◆ Texto de origen:
•••••
Son ya muchas
las generaciones que han crecido con los cuentos tradicionales presentados a
través del filtro de Disney, versiones que incluyen canciones pegadizas y finales
almibarados. Son, en resumen, fantasías bien amortiguadas donde la justicia y
los buenos actos terminan siempre por salir airosos, lo que deja un ambiente
sosegado que anticipa los más apacibles sueños. Sin embargo, no era éste el
efecto que los primeros cuentos pretendían. Siendo muchos más brutales en sus
narraciones primigenias, reflejo de la sociedad del momento. Porque si algo ha
caracterizado a los cuentos, es su maleabilidad; esa capacidad de adaptarse a
los tiempos para seguir cautivándonos.
Disney los
dulcificó y Pixar inició la costumbre de añadir capas a las historias, de modo
que tanto niños como adultos, puedan seguir una trama personalizada. Pero estas
variantes no son nuevas, sino que han ido sucediéndose desde que el cuento es
cuento. De ahí que se conozcan versiones de la Cenicienta en la China Imperial o de La Bella durmiente en la Dinastía XX de Egipto. Piezas que han ido
integrando −y evolucionando− el folclore y otras leyendas para adaptarse a las distintas
necesidades generacionales.
•••••
◆ Información proporcionada:
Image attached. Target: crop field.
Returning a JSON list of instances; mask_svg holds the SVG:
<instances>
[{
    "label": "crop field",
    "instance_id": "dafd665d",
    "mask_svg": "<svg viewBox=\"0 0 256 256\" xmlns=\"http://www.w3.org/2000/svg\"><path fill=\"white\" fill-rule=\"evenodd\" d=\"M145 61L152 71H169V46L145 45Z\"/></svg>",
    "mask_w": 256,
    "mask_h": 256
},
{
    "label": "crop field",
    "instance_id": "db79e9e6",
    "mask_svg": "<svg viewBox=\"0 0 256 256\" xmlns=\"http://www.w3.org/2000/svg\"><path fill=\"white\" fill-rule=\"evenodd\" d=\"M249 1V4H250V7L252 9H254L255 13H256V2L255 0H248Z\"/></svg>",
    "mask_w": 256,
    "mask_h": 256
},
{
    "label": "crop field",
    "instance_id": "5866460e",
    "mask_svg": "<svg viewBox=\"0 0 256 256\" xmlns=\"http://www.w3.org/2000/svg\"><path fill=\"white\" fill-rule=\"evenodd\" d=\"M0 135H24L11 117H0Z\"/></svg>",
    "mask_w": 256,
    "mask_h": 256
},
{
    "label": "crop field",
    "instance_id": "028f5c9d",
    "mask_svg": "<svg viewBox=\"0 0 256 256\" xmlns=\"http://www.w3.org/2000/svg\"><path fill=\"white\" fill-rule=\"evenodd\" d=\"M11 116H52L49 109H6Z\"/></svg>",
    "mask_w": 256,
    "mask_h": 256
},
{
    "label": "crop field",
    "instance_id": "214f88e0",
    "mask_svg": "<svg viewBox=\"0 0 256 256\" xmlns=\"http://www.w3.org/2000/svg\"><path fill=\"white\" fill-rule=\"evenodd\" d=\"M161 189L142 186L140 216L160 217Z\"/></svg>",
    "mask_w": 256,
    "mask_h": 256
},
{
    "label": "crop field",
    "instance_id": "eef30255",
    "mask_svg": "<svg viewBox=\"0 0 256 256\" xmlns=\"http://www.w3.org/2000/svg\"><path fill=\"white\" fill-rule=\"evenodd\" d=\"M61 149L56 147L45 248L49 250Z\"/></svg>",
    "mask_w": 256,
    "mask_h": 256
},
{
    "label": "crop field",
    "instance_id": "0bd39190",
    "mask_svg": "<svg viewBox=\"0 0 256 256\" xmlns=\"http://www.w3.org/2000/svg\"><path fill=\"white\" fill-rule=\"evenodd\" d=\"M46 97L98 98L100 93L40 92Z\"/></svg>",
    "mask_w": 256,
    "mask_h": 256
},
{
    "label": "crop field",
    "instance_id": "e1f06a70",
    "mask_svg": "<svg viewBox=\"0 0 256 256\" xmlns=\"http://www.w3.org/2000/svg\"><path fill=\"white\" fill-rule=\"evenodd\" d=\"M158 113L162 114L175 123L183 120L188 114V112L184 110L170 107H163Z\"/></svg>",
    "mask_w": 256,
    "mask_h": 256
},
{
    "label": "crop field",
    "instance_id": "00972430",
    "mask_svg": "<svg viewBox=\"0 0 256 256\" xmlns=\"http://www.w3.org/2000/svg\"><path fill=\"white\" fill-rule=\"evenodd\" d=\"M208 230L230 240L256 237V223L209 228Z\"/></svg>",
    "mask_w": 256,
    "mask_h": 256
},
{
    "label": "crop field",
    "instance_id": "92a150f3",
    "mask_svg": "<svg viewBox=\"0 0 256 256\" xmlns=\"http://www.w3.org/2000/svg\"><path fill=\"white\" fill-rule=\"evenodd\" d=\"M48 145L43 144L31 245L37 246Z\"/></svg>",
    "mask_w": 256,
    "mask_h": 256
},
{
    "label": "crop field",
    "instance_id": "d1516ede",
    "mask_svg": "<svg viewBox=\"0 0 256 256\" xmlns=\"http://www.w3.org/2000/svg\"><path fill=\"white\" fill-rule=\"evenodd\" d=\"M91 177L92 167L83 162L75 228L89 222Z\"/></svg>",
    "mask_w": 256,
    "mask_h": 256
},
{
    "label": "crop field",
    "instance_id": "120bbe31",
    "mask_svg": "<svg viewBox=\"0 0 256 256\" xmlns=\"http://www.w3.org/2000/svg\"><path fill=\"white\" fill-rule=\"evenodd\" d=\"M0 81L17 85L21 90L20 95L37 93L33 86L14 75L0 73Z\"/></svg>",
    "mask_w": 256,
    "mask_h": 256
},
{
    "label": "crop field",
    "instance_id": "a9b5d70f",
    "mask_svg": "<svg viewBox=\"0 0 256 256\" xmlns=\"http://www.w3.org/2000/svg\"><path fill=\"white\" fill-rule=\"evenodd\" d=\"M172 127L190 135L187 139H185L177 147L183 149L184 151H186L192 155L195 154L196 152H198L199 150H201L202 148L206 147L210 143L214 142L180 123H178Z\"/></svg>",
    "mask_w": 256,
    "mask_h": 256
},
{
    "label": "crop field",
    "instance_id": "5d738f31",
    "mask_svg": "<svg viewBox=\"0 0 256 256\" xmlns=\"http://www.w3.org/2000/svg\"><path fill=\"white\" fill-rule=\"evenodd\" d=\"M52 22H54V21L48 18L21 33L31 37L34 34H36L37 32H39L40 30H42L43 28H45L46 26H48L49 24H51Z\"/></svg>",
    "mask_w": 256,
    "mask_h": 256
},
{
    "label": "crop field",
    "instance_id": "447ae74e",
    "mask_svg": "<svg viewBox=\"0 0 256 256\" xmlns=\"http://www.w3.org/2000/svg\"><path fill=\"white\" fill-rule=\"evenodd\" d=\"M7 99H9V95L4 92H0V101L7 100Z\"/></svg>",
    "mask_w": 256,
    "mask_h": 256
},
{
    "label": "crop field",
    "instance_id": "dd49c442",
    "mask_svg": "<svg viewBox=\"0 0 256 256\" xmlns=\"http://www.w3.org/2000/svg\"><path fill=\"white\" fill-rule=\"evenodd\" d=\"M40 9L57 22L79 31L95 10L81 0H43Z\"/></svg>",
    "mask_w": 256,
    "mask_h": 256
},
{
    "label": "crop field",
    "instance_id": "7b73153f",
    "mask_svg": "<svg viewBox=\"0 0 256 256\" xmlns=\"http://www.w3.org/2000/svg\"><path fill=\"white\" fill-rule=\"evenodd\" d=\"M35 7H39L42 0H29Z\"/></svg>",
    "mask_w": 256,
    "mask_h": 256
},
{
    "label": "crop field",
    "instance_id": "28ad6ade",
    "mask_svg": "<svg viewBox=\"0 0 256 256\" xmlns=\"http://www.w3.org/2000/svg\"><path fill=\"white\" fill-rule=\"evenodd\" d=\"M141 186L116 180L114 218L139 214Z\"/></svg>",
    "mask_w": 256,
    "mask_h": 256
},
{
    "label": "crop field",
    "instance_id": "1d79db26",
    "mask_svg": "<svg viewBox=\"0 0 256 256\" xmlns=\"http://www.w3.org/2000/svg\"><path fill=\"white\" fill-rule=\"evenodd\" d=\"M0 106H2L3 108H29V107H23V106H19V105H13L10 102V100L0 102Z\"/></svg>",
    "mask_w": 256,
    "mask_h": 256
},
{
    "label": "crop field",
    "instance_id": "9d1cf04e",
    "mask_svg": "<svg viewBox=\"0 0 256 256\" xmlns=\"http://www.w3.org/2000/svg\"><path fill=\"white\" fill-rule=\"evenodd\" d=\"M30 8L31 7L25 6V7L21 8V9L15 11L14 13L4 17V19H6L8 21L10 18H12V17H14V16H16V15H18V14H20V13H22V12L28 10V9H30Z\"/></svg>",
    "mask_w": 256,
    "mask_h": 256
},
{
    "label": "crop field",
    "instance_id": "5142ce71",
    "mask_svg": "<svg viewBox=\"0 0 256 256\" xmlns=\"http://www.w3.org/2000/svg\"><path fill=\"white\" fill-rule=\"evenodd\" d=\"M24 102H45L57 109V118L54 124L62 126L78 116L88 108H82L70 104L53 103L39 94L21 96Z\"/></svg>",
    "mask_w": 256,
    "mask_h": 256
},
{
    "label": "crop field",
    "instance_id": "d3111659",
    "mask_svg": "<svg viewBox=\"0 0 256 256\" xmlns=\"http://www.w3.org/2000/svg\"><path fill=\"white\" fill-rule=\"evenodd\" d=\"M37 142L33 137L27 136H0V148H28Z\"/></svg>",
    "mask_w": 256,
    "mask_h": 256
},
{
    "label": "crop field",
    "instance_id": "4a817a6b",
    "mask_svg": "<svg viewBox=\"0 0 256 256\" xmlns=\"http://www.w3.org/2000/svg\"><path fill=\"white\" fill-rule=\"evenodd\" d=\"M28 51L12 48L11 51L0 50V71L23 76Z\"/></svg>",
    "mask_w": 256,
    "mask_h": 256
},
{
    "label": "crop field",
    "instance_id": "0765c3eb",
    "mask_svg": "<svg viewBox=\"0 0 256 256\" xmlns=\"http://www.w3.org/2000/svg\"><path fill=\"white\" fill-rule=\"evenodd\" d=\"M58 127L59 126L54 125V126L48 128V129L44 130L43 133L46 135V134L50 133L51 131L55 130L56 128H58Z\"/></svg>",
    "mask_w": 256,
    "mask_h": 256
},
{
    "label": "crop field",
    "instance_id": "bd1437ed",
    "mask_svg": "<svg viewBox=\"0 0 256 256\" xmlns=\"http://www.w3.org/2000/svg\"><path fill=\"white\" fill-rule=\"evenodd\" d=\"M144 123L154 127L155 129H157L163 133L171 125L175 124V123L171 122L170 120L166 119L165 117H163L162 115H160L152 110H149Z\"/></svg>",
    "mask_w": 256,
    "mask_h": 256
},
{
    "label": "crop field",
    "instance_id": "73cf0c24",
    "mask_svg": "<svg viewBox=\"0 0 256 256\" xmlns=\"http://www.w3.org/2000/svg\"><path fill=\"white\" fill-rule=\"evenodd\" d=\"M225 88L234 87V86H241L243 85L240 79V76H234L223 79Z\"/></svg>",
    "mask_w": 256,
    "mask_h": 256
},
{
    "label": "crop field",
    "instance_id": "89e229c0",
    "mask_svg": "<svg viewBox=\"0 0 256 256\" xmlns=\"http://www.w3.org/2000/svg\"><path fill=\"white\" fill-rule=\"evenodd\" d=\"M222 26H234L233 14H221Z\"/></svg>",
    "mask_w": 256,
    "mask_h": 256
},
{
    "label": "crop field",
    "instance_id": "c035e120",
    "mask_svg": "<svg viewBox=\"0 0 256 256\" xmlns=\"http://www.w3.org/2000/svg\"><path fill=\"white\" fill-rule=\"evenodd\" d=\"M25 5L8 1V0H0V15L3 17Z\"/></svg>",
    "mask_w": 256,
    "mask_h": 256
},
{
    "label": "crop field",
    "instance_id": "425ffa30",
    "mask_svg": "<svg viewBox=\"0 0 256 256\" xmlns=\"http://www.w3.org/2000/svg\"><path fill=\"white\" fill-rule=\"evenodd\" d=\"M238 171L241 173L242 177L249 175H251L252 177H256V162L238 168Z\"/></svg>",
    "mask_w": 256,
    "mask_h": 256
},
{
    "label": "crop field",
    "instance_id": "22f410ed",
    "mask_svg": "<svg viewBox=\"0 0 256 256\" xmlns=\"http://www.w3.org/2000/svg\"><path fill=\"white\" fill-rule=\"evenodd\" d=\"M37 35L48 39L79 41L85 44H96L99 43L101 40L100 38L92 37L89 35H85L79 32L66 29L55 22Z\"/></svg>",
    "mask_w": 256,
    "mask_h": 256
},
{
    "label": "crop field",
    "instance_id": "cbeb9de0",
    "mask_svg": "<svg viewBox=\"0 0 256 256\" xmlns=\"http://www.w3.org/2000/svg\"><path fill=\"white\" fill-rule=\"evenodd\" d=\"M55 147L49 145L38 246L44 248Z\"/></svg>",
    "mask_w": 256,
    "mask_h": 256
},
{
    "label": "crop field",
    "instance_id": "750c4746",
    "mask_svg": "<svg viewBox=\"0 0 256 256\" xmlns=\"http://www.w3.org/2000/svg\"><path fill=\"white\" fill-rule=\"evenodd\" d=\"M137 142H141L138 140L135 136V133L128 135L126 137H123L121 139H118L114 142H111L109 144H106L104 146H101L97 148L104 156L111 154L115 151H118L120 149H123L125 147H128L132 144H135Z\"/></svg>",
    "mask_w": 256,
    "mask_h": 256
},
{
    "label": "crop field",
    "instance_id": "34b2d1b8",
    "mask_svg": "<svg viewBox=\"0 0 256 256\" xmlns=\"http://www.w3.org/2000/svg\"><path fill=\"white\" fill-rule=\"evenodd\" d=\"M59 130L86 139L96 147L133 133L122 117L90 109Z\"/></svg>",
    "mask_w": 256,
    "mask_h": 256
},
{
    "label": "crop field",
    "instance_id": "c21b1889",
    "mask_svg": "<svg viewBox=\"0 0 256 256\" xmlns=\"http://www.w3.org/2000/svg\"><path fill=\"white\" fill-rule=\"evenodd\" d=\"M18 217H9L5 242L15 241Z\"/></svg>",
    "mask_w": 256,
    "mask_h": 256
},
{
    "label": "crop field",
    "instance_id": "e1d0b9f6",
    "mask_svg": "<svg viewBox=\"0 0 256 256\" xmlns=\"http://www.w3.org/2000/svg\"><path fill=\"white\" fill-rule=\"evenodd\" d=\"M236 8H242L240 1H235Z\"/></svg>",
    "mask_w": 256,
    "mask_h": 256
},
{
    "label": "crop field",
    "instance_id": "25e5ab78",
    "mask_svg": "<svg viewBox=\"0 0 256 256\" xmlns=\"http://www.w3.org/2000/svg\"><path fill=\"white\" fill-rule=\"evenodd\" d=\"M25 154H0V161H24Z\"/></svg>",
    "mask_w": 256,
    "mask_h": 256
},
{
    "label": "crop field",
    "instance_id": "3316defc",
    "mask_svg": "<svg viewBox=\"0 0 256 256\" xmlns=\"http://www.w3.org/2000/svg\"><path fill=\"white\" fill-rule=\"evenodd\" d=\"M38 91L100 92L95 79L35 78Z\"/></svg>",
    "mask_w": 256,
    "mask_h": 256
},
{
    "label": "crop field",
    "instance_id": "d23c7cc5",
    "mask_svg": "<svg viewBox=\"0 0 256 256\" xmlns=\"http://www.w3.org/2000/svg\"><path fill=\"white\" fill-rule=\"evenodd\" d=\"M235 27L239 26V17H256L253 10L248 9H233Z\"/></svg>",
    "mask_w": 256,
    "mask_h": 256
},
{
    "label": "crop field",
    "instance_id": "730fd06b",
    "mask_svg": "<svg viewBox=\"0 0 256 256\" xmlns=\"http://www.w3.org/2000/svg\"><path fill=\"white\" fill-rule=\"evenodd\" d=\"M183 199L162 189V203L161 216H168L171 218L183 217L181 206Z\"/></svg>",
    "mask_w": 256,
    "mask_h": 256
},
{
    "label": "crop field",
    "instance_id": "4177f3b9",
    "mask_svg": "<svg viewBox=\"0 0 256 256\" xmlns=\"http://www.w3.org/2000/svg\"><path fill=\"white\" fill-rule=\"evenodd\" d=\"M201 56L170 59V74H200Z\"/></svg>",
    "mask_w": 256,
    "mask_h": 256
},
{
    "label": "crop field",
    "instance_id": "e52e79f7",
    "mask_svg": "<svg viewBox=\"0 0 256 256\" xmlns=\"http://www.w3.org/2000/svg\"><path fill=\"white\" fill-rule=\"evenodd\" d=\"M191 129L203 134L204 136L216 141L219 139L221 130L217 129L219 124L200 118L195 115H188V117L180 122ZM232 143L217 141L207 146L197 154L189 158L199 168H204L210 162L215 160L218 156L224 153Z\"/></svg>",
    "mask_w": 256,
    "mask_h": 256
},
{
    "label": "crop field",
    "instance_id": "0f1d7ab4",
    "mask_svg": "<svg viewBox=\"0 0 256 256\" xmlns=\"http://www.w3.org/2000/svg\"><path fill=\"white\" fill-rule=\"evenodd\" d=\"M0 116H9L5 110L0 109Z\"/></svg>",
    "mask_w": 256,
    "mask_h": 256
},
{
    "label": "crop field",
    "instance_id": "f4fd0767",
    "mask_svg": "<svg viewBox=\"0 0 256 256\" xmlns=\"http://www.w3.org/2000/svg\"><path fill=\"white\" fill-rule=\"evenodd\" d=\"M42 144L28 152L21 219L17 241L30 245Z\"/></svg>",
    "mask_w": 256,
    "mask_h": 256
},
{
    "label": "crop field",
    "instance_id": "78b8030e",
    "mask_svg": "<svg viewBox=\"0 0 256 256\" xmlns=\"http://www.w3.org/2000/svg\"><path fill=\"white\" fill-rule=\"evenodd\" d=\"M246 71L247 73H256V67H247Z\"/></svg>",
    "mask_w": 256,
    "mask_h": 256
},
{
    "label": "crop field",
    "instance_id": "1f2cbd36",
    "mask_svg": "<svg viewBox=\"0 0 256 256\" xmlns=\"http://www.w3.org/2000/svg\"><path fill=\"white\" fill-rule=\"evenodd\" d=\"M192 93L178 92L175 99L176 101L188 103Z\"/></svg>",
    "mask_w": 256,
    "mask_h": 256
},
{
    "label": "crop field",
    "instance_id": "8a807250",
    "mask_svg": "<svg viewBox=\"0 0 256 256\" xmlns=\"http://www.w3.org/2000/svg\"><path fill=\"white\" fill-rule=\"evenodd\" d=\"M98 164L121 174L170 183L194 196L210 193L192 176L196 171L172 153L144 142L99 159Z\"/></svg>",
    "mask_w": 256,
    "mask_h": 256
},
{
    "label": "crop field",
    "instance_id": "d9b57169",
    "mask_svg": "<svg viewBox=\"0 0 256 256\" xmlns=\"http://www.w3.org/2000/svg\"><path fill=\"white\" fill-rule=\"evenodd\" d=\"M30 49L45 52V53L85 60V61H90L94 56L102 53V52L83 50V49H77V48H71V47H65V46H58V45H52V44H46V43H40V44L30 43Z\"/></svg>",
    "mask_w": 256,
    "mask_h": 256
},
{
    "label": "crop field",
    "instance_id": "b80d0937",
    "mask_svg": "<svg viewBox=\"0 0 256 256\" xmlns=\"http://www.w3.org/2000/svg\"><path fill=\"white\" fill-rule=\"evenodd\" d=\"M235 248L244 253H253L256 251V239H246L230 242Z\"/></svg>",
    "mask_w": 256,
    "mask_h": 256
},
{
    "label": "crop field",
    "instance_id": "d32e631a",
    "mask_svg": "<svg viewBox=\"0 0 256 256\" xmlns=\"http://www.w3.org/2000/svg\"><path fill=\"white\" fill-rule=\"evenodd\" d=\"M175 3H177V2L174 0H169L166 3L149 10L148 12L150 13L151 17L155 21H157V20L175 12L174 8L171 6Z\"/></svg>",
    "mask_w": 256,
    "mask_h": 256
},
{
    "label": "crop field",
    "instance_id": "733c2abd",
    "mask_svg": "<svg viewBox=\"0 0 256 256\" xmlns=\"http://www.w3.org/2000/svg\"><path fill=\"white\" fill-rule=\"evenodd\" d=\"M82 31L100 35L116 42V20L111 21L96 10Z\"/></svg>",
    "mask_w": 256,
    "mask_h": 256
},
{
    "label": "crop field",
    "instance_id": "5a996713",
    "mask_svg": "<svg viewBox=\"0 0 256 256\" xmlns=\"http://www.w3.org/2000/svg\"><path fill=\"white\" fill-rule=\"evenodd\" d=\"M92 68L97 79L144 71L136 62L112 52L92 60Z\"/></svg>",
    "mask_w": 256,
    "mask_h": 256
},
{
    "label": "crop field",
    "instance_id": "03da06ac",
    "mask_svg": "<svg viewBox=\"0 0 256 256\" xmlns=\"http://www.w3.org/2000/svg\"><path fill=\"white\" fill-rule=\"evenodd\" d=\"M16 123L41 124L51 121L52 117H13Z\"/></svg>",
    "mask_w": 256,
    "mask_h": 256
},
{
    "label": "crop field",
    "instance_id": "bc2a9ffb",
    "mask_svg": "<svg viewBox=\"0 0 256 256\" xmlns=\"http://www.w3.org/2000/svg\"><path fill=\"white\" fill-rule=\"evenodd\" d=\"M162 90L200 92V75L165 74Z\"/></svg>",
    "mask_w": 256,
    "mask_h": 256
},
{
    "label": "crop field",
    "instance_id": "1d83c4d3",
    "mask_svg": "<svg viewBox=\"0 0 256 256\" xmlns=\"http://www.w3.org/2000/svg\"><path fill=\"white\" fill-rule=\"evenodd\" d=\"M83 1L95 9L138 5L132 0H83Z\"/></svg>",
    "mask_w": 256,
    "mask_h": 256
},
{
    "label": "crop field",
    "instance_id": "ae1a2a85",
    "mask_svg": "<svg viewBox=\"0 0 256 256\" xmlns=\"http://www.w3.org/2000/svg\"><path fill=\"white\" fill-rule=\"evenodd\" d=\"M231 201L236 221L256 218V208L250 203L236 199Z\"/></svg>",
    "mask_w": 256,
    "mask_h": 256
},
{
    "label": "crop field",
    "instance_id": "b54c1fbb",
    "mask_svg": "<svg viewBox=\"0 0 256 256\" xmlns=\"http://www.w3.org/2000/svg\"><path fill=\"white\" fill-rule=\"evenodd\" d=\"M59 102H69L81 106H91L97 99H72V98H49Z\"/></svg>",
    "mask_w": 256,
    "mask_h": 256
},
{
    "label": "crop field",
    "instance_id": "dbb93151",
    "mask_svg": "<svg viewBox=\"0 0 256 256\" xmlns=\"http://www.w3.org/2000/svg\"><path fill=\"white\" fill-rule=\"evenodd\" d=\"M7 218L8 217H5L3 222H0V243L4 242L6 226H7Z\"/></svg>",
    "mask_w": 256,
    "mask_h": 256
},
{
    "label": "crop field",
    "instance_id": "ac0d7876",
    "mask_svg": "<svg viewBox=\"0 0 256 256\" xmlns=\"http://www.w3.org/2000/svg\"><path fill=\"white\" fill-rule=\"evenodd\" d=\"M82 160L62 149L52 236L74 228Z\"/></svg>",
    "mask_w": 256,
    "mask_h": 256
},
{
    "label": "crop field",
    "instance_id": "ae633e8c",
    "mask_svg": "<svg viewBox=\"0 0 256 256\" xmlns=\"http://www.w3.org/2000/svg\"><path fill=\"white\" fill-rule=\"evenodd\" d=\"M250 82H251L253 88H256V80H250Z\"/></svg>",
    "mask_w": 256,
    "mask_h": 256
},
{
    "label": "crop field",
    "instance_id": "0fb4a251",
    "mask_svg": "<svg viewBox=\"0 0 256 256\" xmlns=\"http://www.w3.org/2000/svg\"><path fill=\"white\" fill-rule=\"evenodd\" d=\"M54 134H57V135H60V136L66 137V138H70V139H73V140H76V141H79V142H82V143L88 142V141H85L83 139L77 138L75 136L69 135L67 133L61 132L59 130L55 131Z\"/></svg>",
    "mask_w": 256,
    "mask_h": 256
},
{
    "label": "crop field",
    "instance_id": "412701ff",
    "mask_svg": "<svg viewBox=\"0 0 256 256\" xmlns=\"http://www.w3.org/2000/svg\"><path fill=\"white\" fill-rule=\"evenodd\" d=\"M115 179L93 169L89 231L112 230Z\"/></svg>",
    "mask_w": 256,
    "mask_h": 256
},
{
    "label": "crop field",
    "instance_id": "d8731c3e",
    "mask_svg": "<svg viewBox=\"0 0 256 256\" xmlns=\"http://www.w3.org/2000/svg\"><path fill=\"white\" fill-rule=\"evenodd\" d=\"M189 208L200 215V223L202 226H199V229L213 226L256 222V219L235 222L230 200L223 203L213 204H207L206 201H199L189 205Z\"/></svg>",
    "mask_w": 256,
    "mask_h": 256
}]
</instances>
•••••
◆ Tareas:
a) Según el fragmento sobre los cuentos tradicionales, ¿en qué lugar y época se conocen versiones de la Cenicienta?
b) Copia literalmente el tramo del fragmento sobre los cuentos tradicionales que empieza en "Son ya muchas" y termina en "para seguir cautivándonos.".

◆ Respuestas por tarea:
a) En la China Imperial.

b)
Son ya muchas
las generaciones que han crecido con los cuentos tradicionales presentados a
través del filtro de Disney, versiones que incluyen canciones pegadizas y finales
almibarados. Son, en resumen, fantasías bien amortiguadas donde la justicia y
los buenos actos terminan siempre por salir airosos, lo que deja un ambiente
sosegado que anticipa los más apacibles sueños. Sin embargo, no era éste el
efecto que los primeros cuentos pretendían. Siendo muchos más brutales en sus
narraciones primigenias, reflejo de la sociedad del momento. Porque si algo ha
caracterizado a los cuentos, es su maleabilidad; esa capacidad de adaptarse a
los tiempos para seguir cautivándonos.